Transgenic and knockout mouse models for the study of luteinizing hormone and luteinizing hormone receptor function.

The main functions of luteinizing hormone (LH) are concerned with regulation of gonadal function, and these functions are today well delineated through previous physiological studies. However, novel information of less well-known aspects of actions of this hormone is currently emerging from studies on genetically modified mouse models, with either enhanced or suppressed LH/LH receptor (LHR) function. The novel functions of LH include its role, in specific situations, as promoter of formation and growth of gonadal and extragonadal tumors.
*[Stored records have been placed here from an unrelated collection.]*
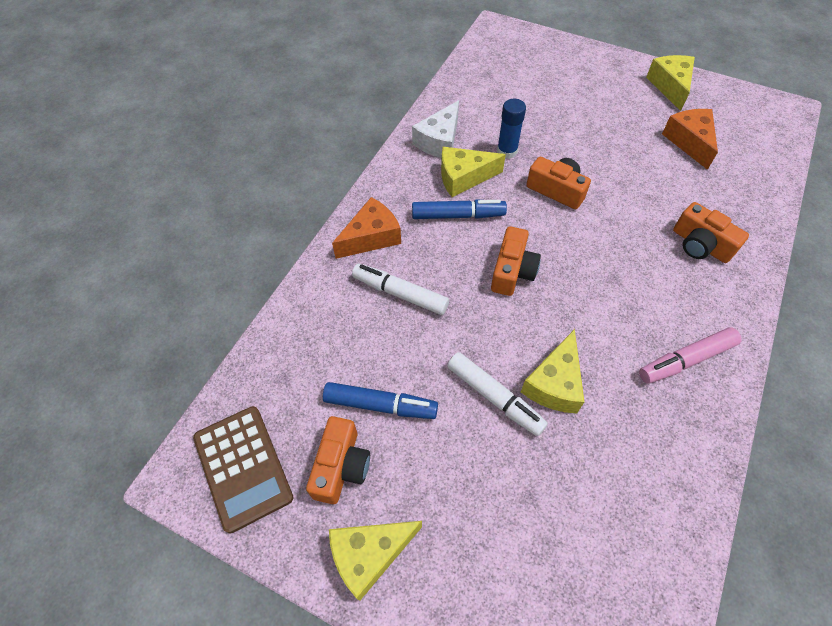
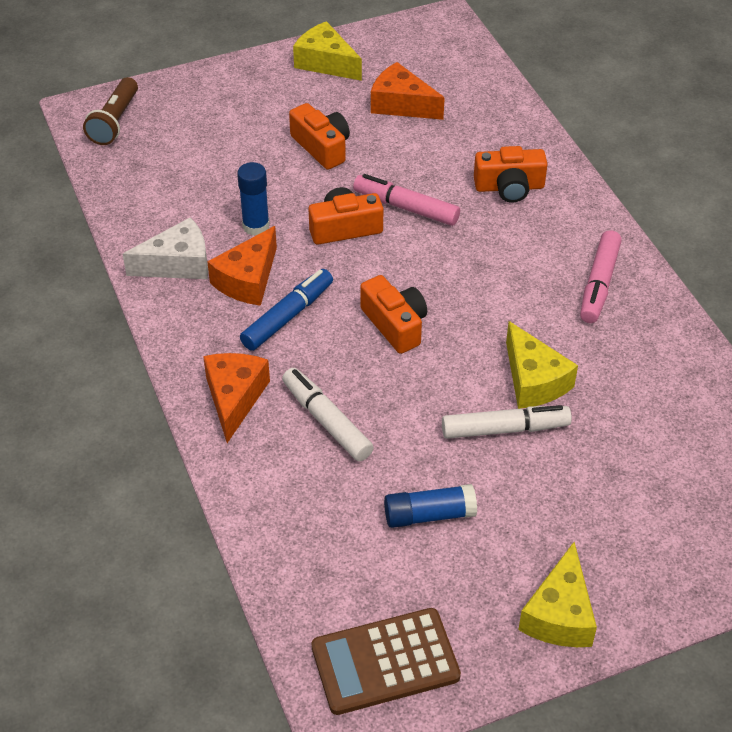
camera: 50 degrees left, 10 degrees down
(243, 467) = (385, 662): brown calculator -> brown calculator turned 150 degrees clockwise
(341, 466) = (460, 583): orange camera -> orange camera (322, 147)
(380, 405) = (429, 515): blue marker -> blue glue stick
(400, 293) = (326, 421): white marker -> white marker turned 75 degrees clockwise
(439, 141) = (178, 264): white cheese -> white cheese turned 90 degrees counterclockwise
(463, 177) = (247, 280): yellow cheese -> orange cheese
(505, 44) = (115, 121): none -> brown flashlight
(611, 206) = (406, 207): none -> pink marker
Chronically elevated LH levels in transgenic (TG) mice can also induce responses to this hormone in extragonadal tissues. The knockout (KO) mouse for the LHR has elucidated various less well-known details in the function of LH during ontogeny and adult life. Finally, studies on LHR promoter function have revealed that the expression of this gene occurs in age, sex and tissues-specific fashion. The purpose of this brief review is to summarize some of our recent findings upon studies of TG and KO mice with altered function of LH or its receptor.